Thursday, December 8, 2016

Immaculate Conception @ St. Apollinaris Church

HOMILY - SOLEMNITY OF THE IMMACULATE CONCEPTION BVM
DECEMBER 8, 2016
7:00 AM, 8:45 AM ORDINARY FORM MASSES

Today is the Solemnity of the Immaculate Conception of Mary.
Our Lady, under this title, is the patroness of the United States; and as such, the National Basilica in Washington, D.C., is dedicated to the Immaculate Conception.
The feast was celebrated in the Eastern Church from the 6th century. It came into the Western Church by was of southern Italy in the 9th century, and England in the 11th century.
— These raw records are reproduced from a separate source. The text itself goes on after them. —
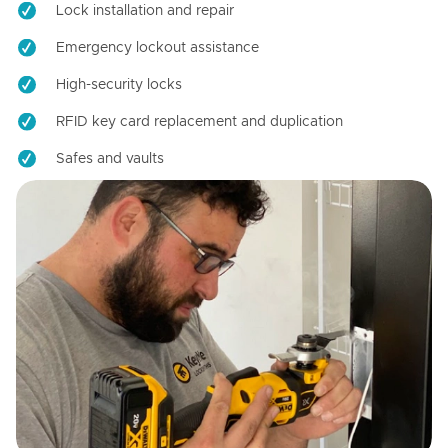
Lock installation and repair
Emergency lockout assistance
High-security locks
RFID key card replacement and duplication
Safes and vaults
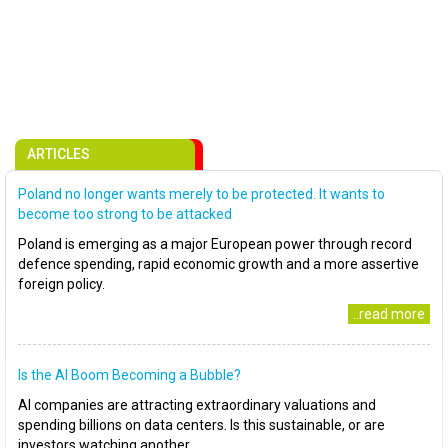
ARTICLES
Poland no longer wants merely to be protected. It wants to
become too strong to be attacked
Poland is emerging as a major European power through record
defence spending, rapid economic growth and a more assertive
foreign policy.
..read more
Is the AI Boom Becoming a Bubble?
AI companies are attracting extraordinary valuations and
spending billions on data centers. Is this sustainable, or are
investors watching another..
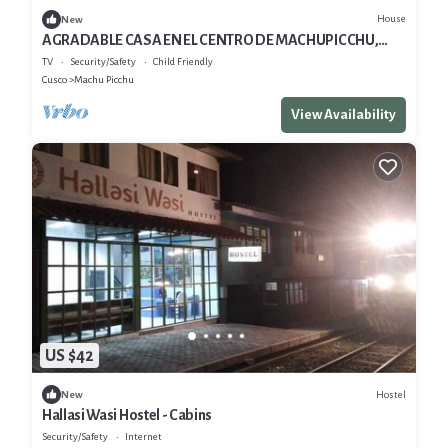
House
New
AGRADABLE CASA EN EL CENTRO DE MACHUPICCHU,
CERCA A TODO.
TV
Security/Safety
Child Friendly
Cusco
Machu Picchu
View Availability
US $42
Hostel
New
Hallasi Wasi Hostel - Cabins
Security/Safety
Internet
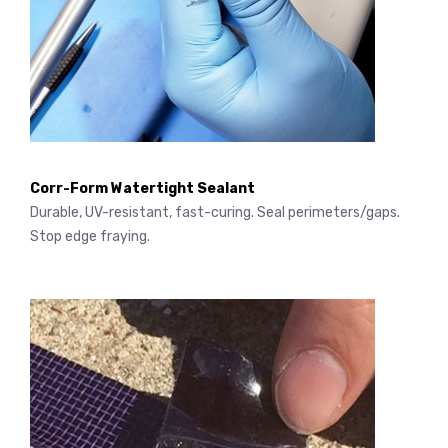
Corr-Form Watertight Sealant
Durable, UV-resistant, fast-curing. Seal perimeters/gaps.
Stop edge fraying.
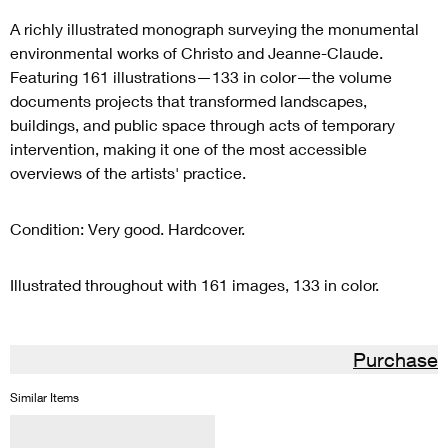
A richly illustrated monograph surveying the monumental
environmental works of Christo and Jeanne-Claude.
Featuring 161 illustrations—133 in color—the volume
documents projects that transformed landscapes,
buildings, and public space through acts of temporary
intervention, making it one of the most accessible
overviews of the artists' practice.
Condition: Very good. Hardcover.
Illustrated throughout with 161 images, 133 in color.
Purchase
Similar Items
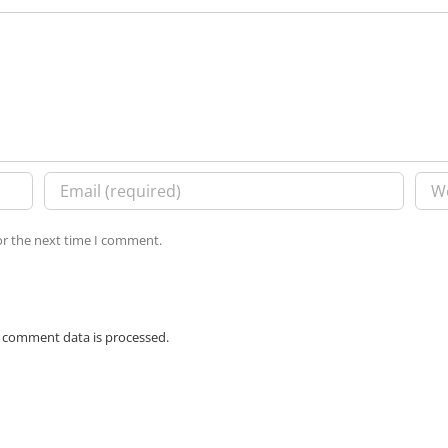
or the next time I comment.
 comment data is processed.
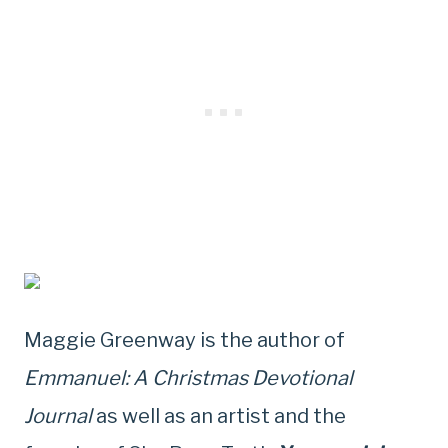
Maggie Greenway is the author of
Emmanuel: A Christmas Devotional
Journal
as well as an artist and the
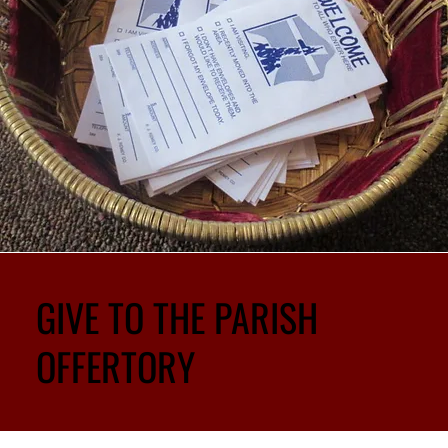
GIVE TO THE PARISH
OFFERTORY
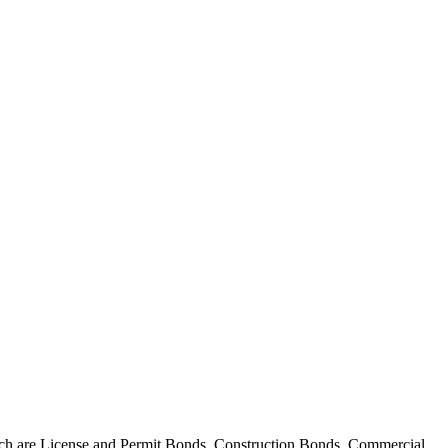
 which are License and Permit Bonds, Construction Bonds, Commercial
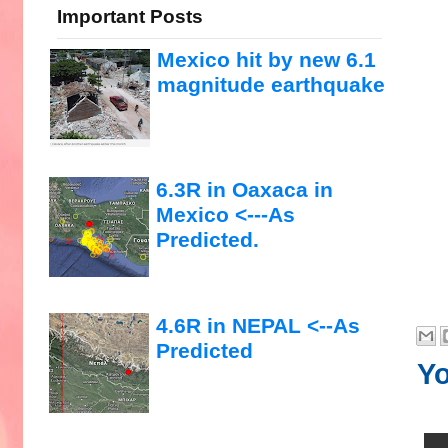
Important Posts
Mexico hit by new 6.1
magnitude earthquake
6.3R in Oaxaca in
Mexico <---As
Predicted.
4.6R in NEPAL <--As
Predicted
Yo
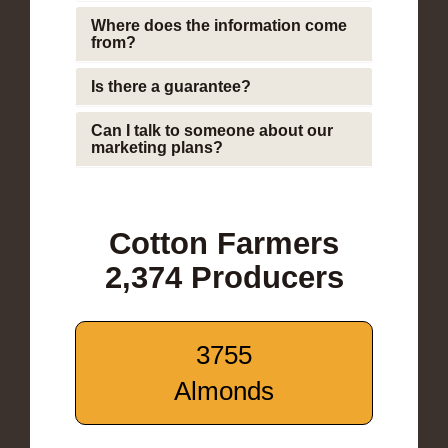
Where does the information come
from?
Is there a guarantee?
Can I talk to someone about our
marketing plans?
Cotton Farmers
2,374 Producers
3755
Almonds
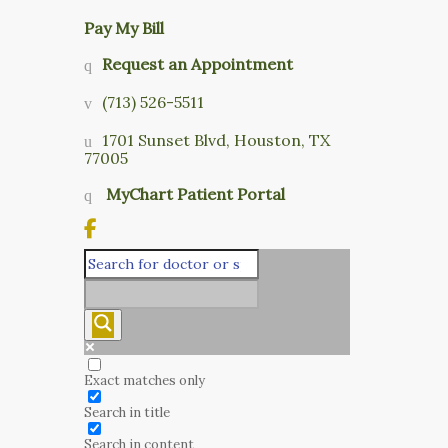
Pay My Bill
Request an Appointment
(713) 526-5511
1701 Sunset Blvd, Houston, TX
77005
MyChart Patient Portal
Exact matches only
Search in title
Search in content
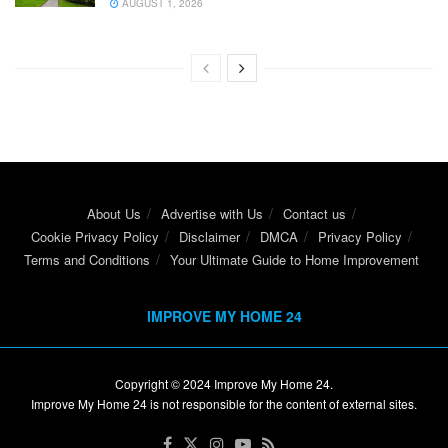
AUGUST 1, 2026
About Us
Advertise with Us
Contact us
Cookie Privacy Policy
Disclaimer
DMCA
Privacy Policy
Terms and Conditions
Your Ultimate Guide to Home Improvement
IMPROVE MY HOME 24
Copyright © 2024
Improve My Home 24
.
Improve My Home 24 is not responsible for the content of external sites.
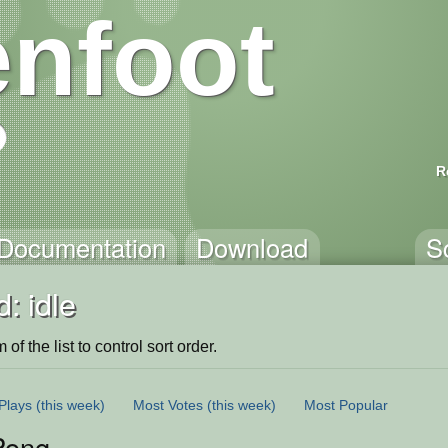
nfoot
R
Documentation
Download
S
: idle
of the list to control sort order.
Plays
(this week)
Most Votes
(this week)
Most Popular
Pong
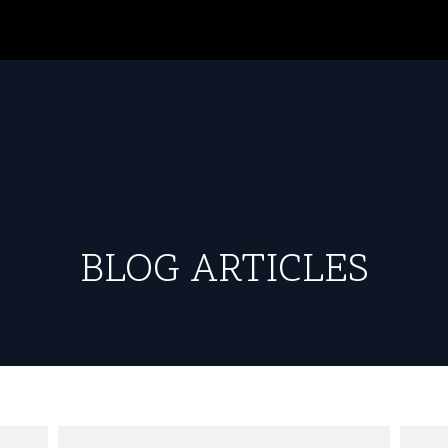
BLOG ARTICLES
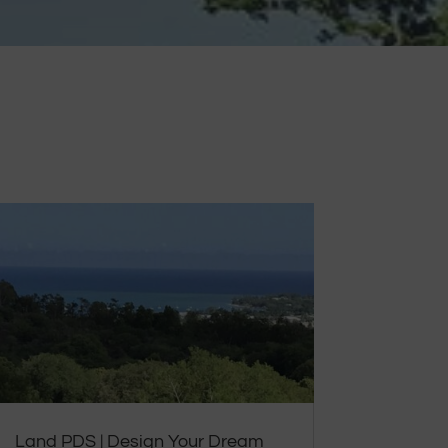
Land PDS | Design Your Dream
From there, it spread to France in the 12th century, and Germany in the 13th century.
While there was no dispute regarding the sinlessness of the Blessed Mother – rather, there was dispute on just how it happened. Did it happen at her conception or at a later point before she was born?
A Franciscan theologian in the 14th century, William of Ware, stated it in this way:
"What [God] could do, / it was fitting that He should do so / and from this it follows that He did do it; / for the Son should honor the Mother"
His student, the theologian John Duns Scotus, built on this teaching. Scotus argued the same premise, but from the side of God’s sovereignty:
"grace is the equivalent to [righteousness], so . . . original sin does not reside in a soul that has grace. God could have conferred as much grace on her in the first moment of her soul's existence as He does on another soul at . . . baptism . . . then, the soul would not have had original sin, as it would not have [sin after baptism].
In other words, God supplied the supernatural graces of Baptism to Our Lady – before there ever was Christian Baptism."
So, which came first? the chicken or the egg? That is, how can Mary be redeemed before Jesus’ sacrifice on the Cross?
An explanation would be that God, who exists outside of time and dwells in Eternity, can apply the merits of Christ outside of time as He sees fit.
Pope Pius IX (the ninth) declared on December 8, 1854,
"that the Blessed Virgin Mary, at the first instant of her conception, by a singular privilege and grace of . . . Omnipotent God, in virtue of the merits of Jesus Christ, the Savior of [the world], was preserved immaculate from all stain of original sin."
We share in these graces through Baptism – whether we receive them as an infant or later in life. Our Lady was granted these graces from the moment she existed.
This is played out in the word translated in the Gospel as “full of grace.” The Greek word is κεχαριτωμένη (ke-char-i-tō-me-nē).
This word exists only once in the entire Bible. It’s what is known as a hapax legomenon – which means, in Greek, something said only once. In its unique form, it is a feminine present perfect passive voice participle of a verb.
This same verb – but in a different tense, number, person, aspect, mood, and voice – shows up throughout St. Paul’s letters where it always refers to the grace of God bestowed on us through Christ’s saving act on the Cross.
But the word used for Mary by the Angel Gabriel in Luke’s Gospel is unique. It could be translated as “she who has been made and endowed with saving grace.” And so it would seem that, even in Scripture, there is a particular word for this unique privilege, that privilege which we commemorate today in honoring the Immaculate Conception.
As we approach this altar to receive the Sacred Body and Blood, Soul and Divinity of Jesus Christ, let us pray to become more attuned to the saving graces we have all received through our Baptism. And may the Eucharist we receive today fill us with God’s saving grace, so that we might persevere in grace … the grace that pours forth from the One Sacrifice of Christ … which saves us all from sin.